Diabetic macular edema (DME) is the leading cause of significant visual impairment in people with diabetes. Analysis shows that somewhere between four to nine percent of patients over the age of 40 in the U.S. have DME.1
Risk factors for DME include a longer duration of diabetes and higher mean blood glucose levels as reflected by glycosylated hemoglobin (HbA1c)—an effect especially heightened with poor blood pressure control, African-American race, elevated serum triglycerides insulin use, and possibly sleep apnea.2-4
Treatment with vascular endothelial growth factor inhibitors (anti-VEGF) has become the most important tool for treating “center-involved” DME when patients suffer loss of visual acuity. Center-involved DME is defined as retinal thickening demonstrable on SD-OCT within the central macular subfield.

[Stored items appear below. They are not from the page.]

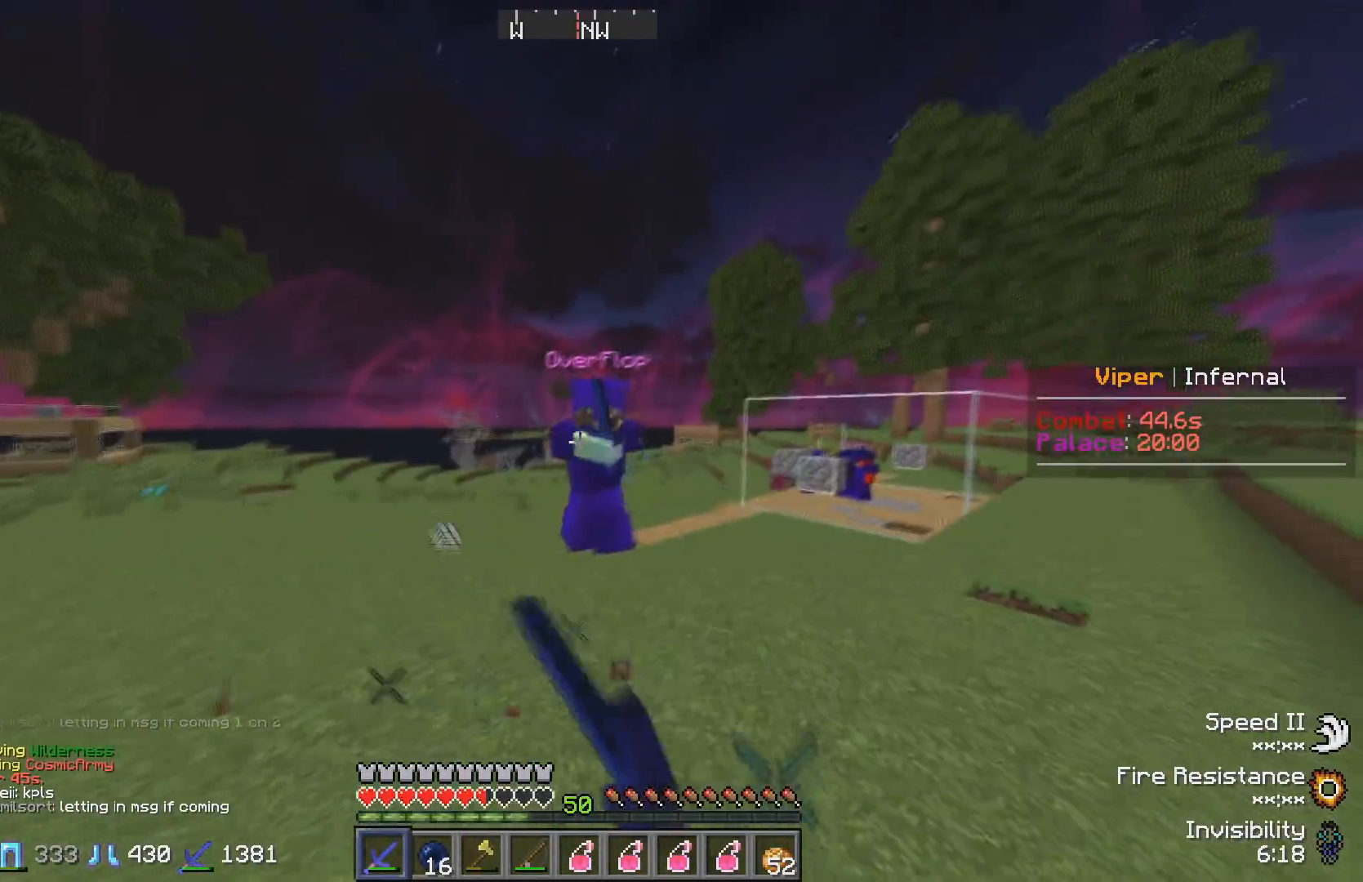
{"keys": ["w"], "events": []}
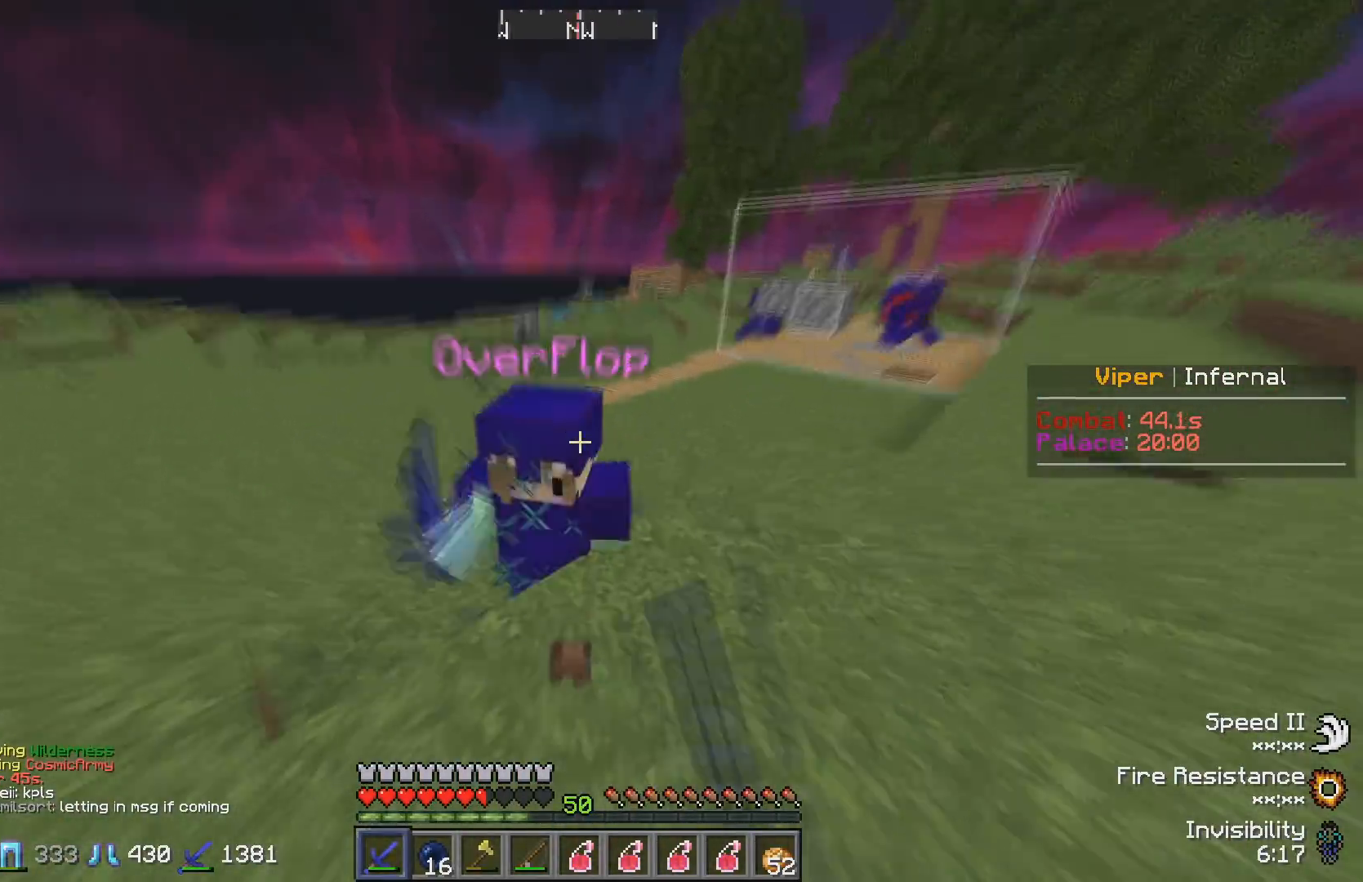
{"keys": ["d", "w"], "events": [[83, "d", "down"]]}
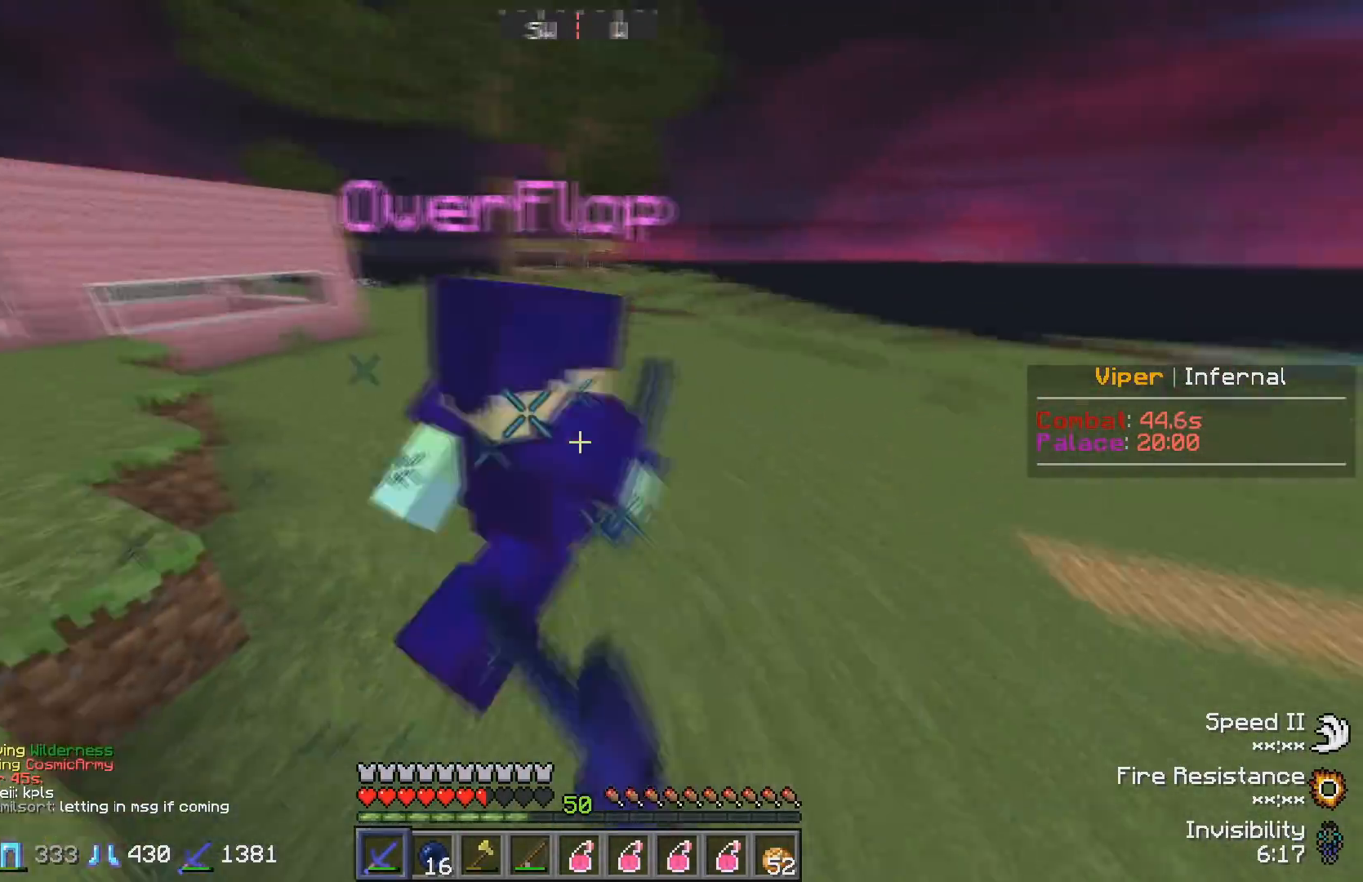
{"keys": ["w"], "events": [[433, "d", "up"]]}
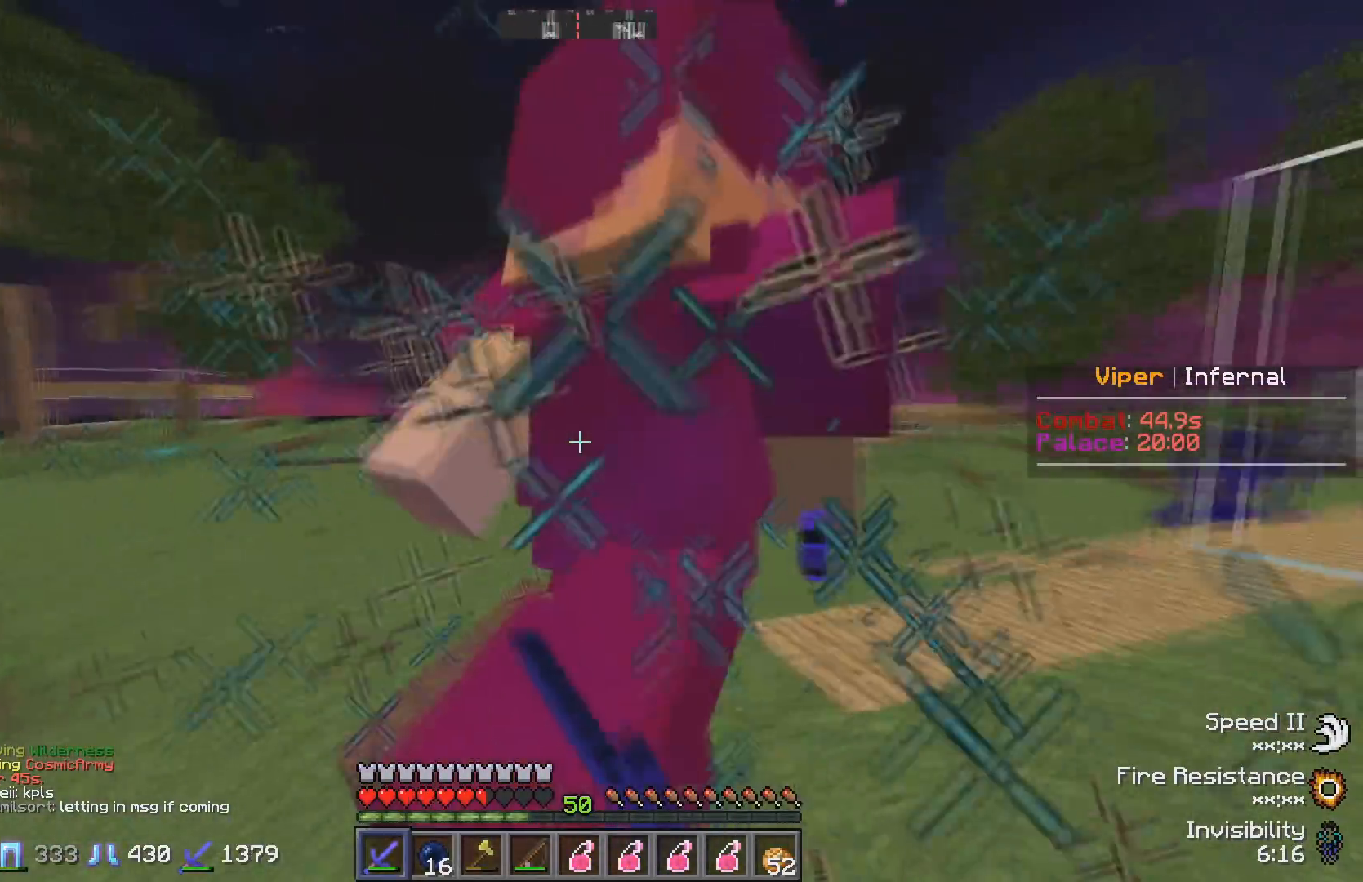
{"keys": ["d", "w"], "events": [[283, "d", "down"]]}
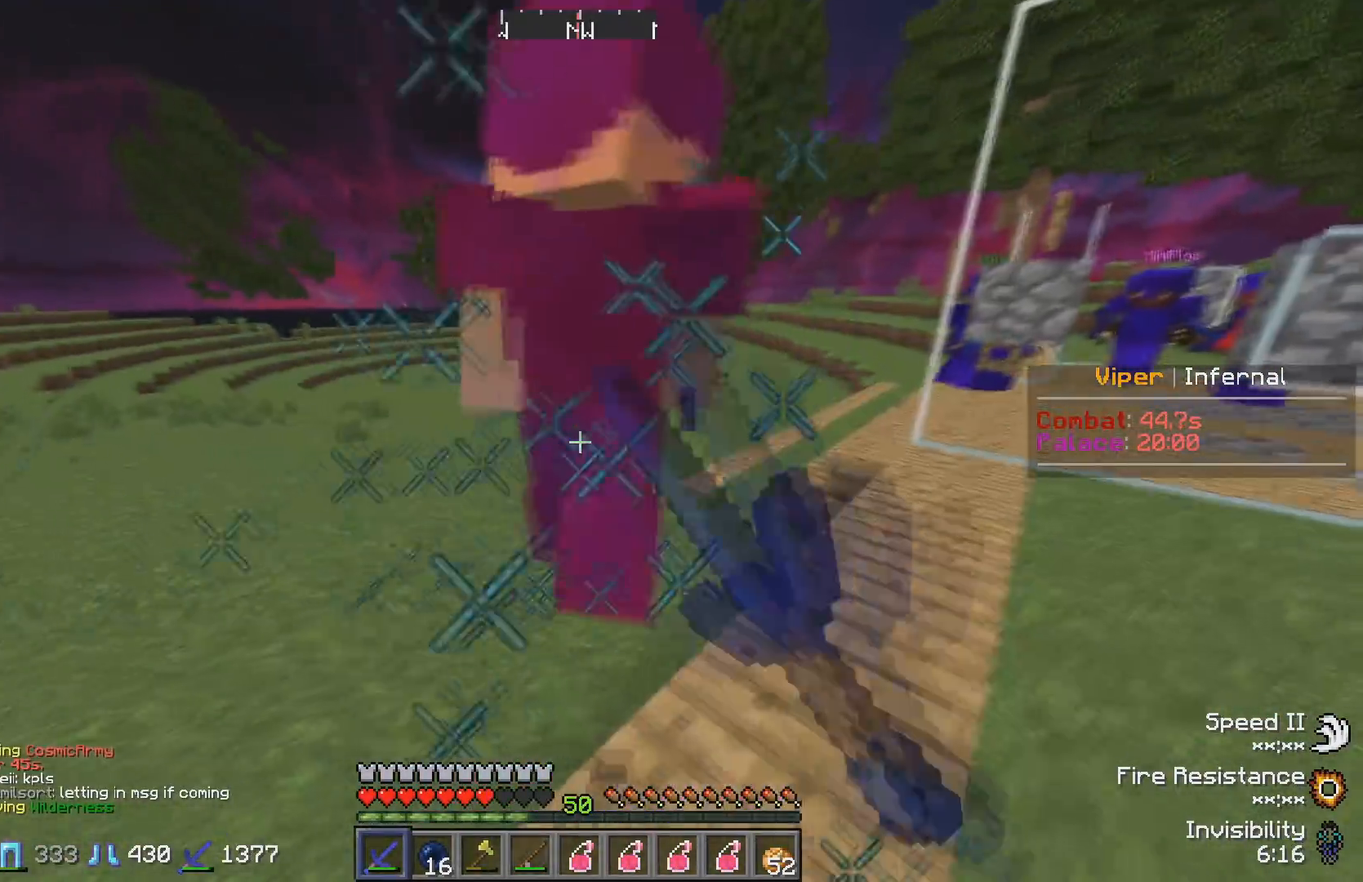
{"keys": ["w"], "events": [[233, "d", "up"]]}
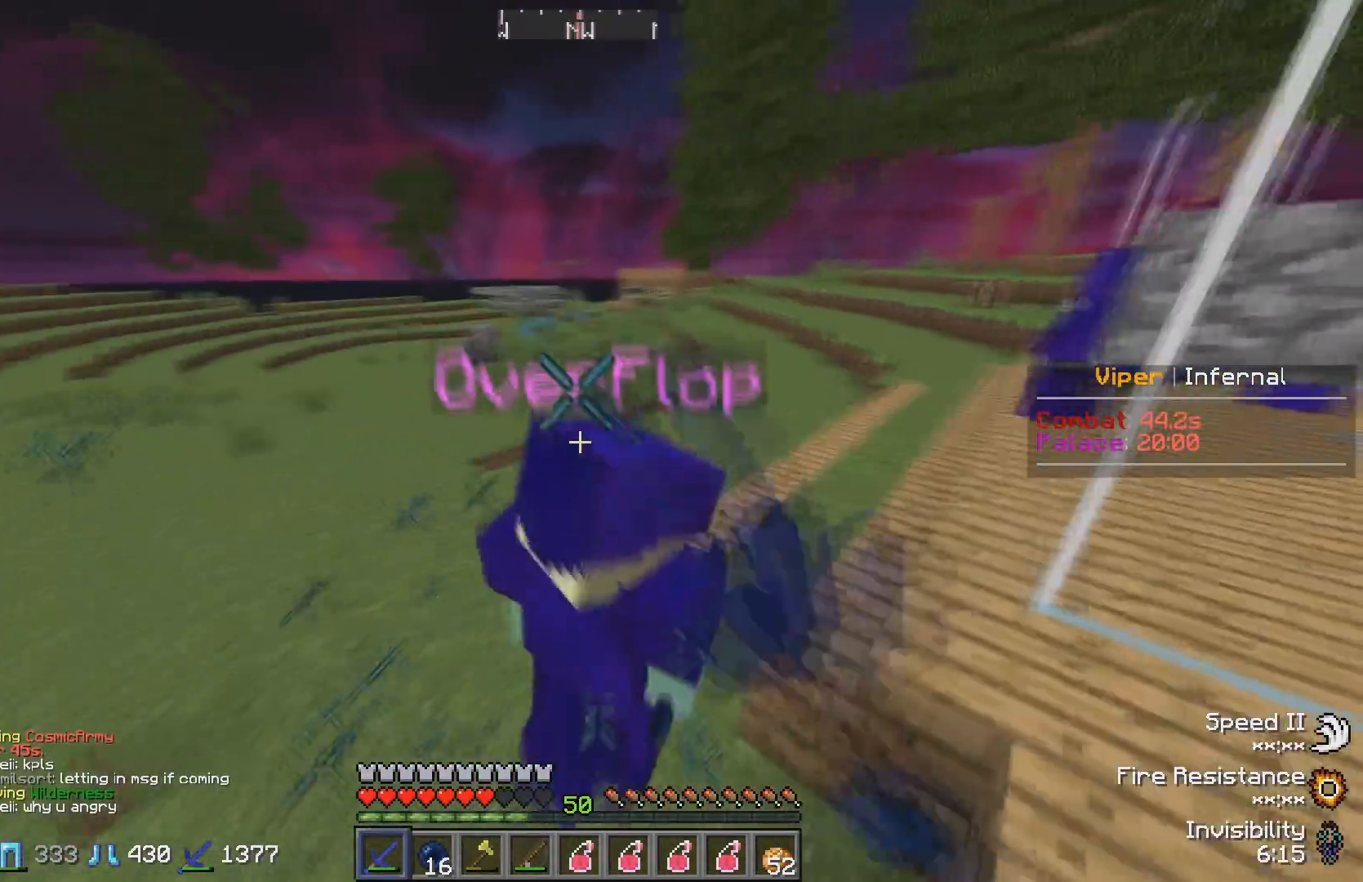
{"keys": ["w"], "events": []}
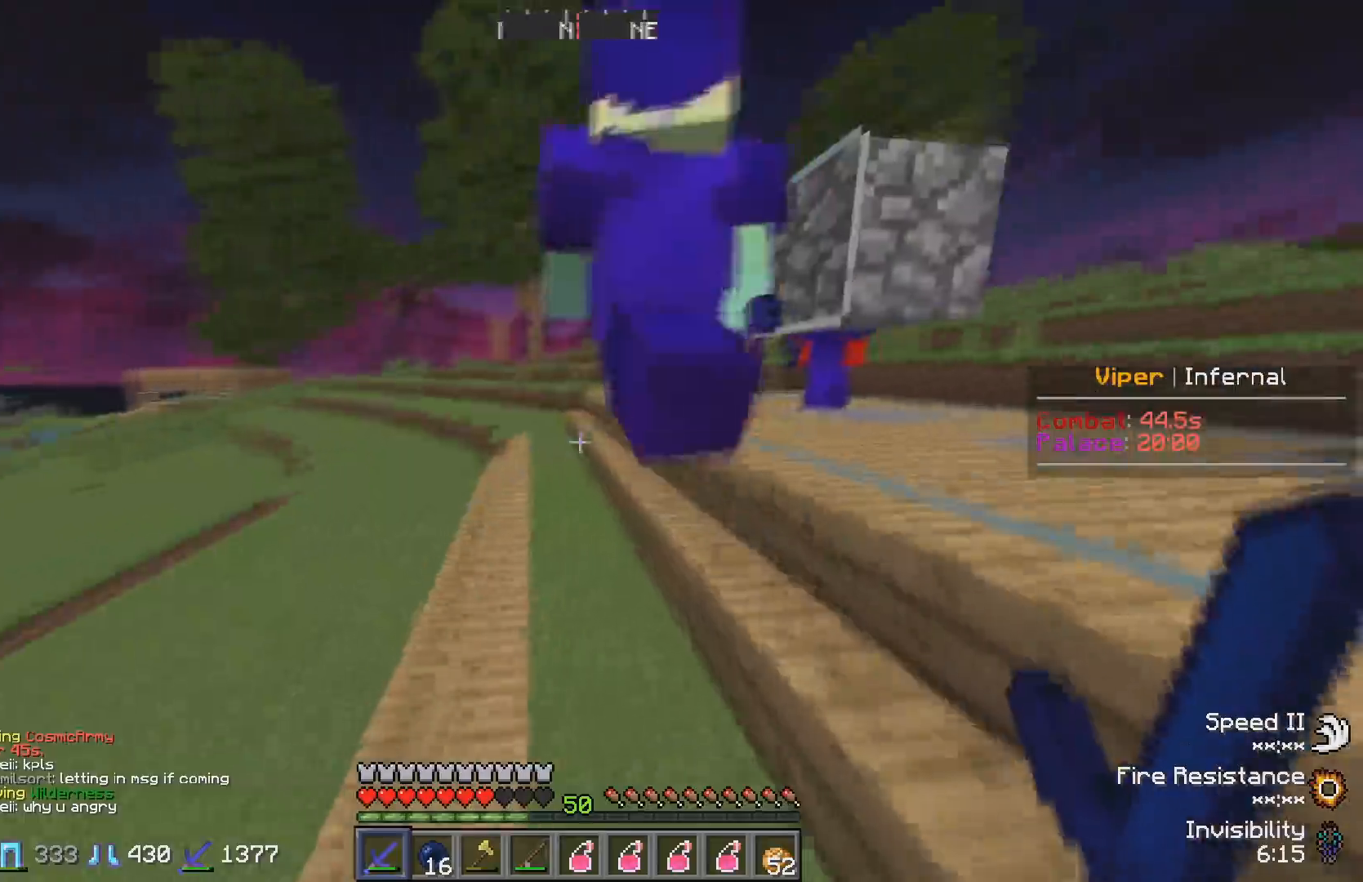
{"keys": [], "events": [[433, "w", "up"]]}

Previously from Dr. Chous: The OD’s role with new diabetes drugs
The potential benefits of pre-emptively treating center-involved DME patients who have good visual acuity with anti-VEGF therapy remains an open question and is currently being investigated by the Diabetic Retinopathy Clinical Research Network’s Protocol AA.5
Not all DME involves the foveal center, but these patients have about a three-fold increased risk of developing foveal involvement over time.6 Is there anything else that can be done to improve patients’ visual function and retinal health prior to worsening macular edema or vision?
I present a case demonstrating the potential benefit of a novel intervention for one such patient.
TR is a 27-year-old man who has had type 1 diabetes for 16 years. He wears an insulin pump and has Hashimoto’s disease—a common auto-immune thyroiditis that may accompany type 1 diabetes.
TR reported he checks his blood glucose about four times each day, and his blood sugars range from 50 to 280 ng/ml with an HbA1c of 7.2 percent at his last visit with the endocrinologist (estimated mean blood glucose of 170 mg/dl).
Chart review showed TR’s HbA1 ranged between 6.4 percent and 8.1 percent over the last five years. TR denied any history of nephropathy or neuropathy when asked, and serum microalbumin testing was normal within the previous six months.
TR reported good sleep quality and had no symptoms or signs of obstructive sleep apnea. A recent analysis has shown a very high prevalence of asymptomatic sleep apnea—30 to 60 percent in type 1 diabetes patients.7
TR’s best corrected vision was 20/20 in each eye. However, his contrast sensitivity was reduced at multiple spatial frequencies in each eye, and he had a blue-yellow color vision defect, OD worse than OS. Macular pigment was low at 0.18 DU. Slit lamp examination and intraocular pressures were normal (16 mm Hg/18 mm Hg by applanation), but his dilated retinal exam showed scattered microaneurysm formation in each eye. TR had associated hard exudate about 600 µm from the foveal center OS only (Figure 1).
I could not detect retinal thickening in either macula, but OCT was performed and showed thinning of the inner retina in both eyes with subtle perifoveal cystic DME OD only.